Authors have described hydrocele, testicular atrophy, and nodular scrotum in patients presenting testicular schistosomiasis [21]. Therefore, this study denoted genital tract pathologies in SCH-positive men such as scrotal abnormalities, nodular epididymis, varicocele, hydrocele, and inguinal hernia. Since the prevalence of these pathologies was statistically comparable between SCH-positive and SCH-negative men, it would have become a challenge to establish a correlation between schistosomiasis or reduced testosterone levels and these pathologies. However, the testosterone level of SCH-negative men in this study was similar to that of a control group of men of reproductive age involved in a survey on the effect of agropesticides on the male reproductive function of farmers in a village in the West region of Cameroon [44].
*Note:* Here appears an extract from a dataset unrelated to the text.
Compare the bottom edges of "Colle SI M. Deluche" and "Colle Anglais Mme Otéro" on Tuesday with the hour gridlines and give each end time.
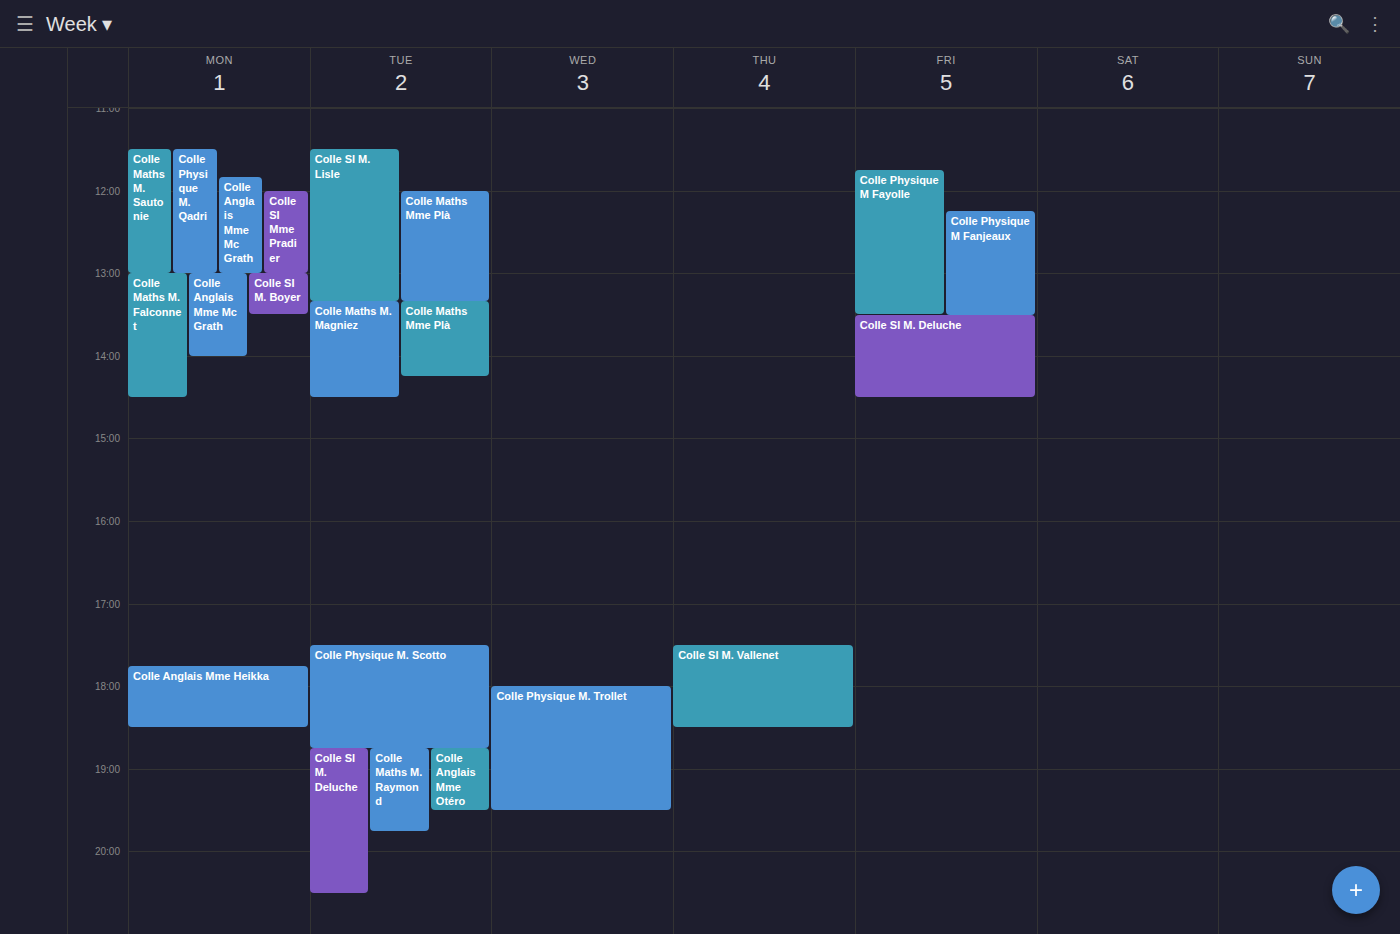
"Colle SI M. Deluche": 8:30 PM, halfway between the 8 PM and 9 PM lines. "Colle Anglais Mme Otéro": 7:30 PM, halfway between the 7 PM and 8 PM lines.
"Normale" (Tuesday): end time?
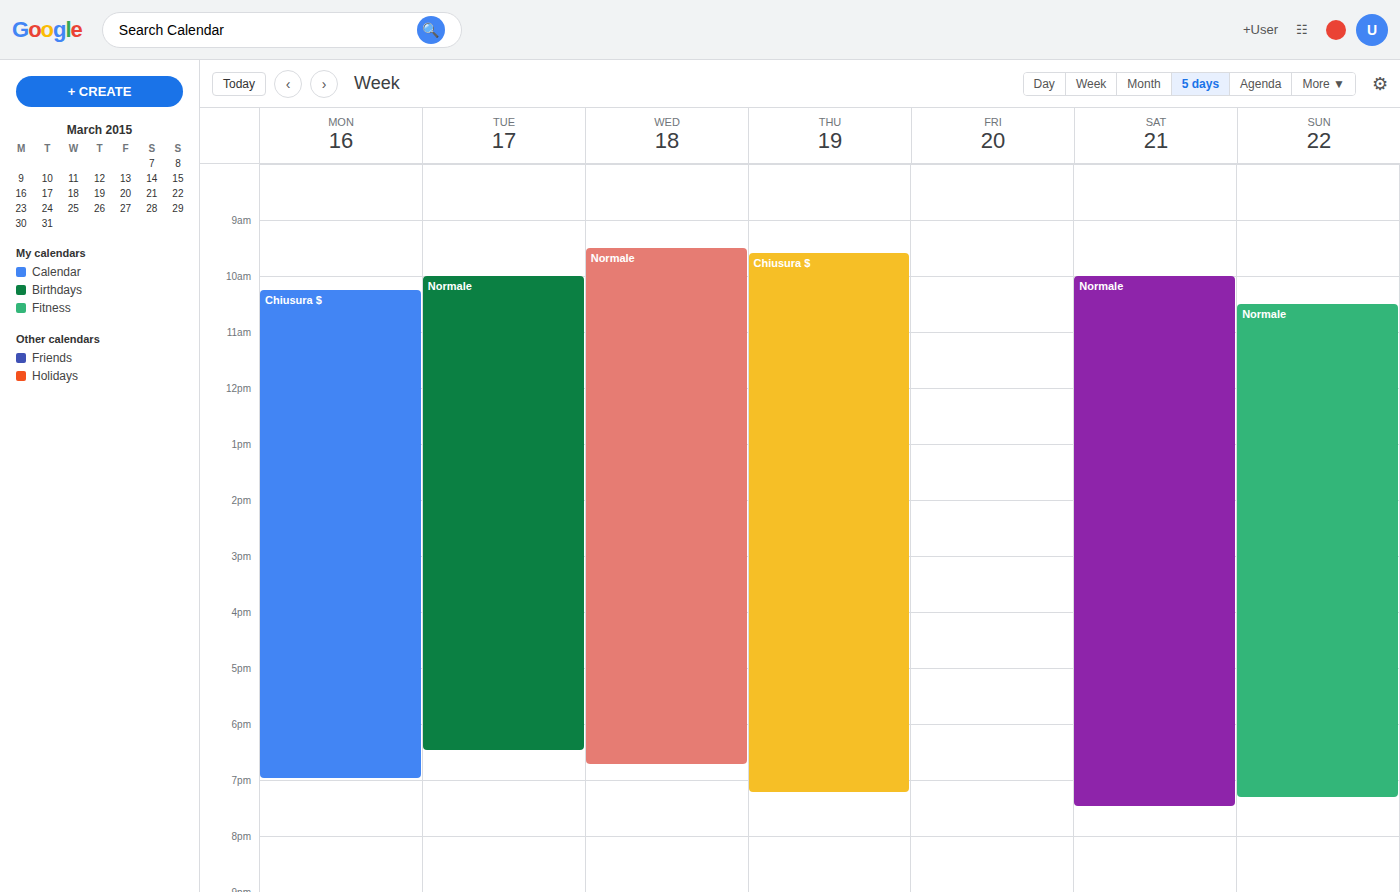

The consequence of testosterone depletion in SCH-positive men in Tibati and Wouldé would be poor semen quality since spermatogenesis relies on the ability of Leydig cells to produce testosterone [38]. Unfortunately, due to traditional and cultural beliefs, it was impossible to conduct semen analysis in this study; the population of our study areas considered masturbation (method of sperm collection) as taboo. However, some authors have reported Schistosoma egg excretion in the semen, low volume of ejaculate, decreased sperm viability, oligoasthenoteratozoospermia, azoospermia, and sperm apoptosis [15,16,17,18, 20, 36, 45,46,47]. In addition, leukocytospermia, mainly eosinophilia, and secretion of inflammatory cytokines in the semen were also reported in SCH-positive men [15, 17, 20, 36, 45]. Therefore, a clinical scheme presenting a low testosterone level and/or poor semen quality could presumably be conducted for subfertility or infertility.

Conclusion

This study demonstrated that S. haematobium and S. mansoni infections are associated with reducing the male reproductive hormone testosterone of men of reproductive age living in schistosomiasis endemic areas in Cameroon. The recommendations from this study are that the National Control Programme for Schistosomiasis and Intestinal Helminthiasis in Cameroon should accelerate the extension of schistosomiasis treatment to reach all individuals at risk in communities. In addition, a program of sensitization and surveillance of young people and adults suffering from male genital schistosomiasis should be set up in endemic areas.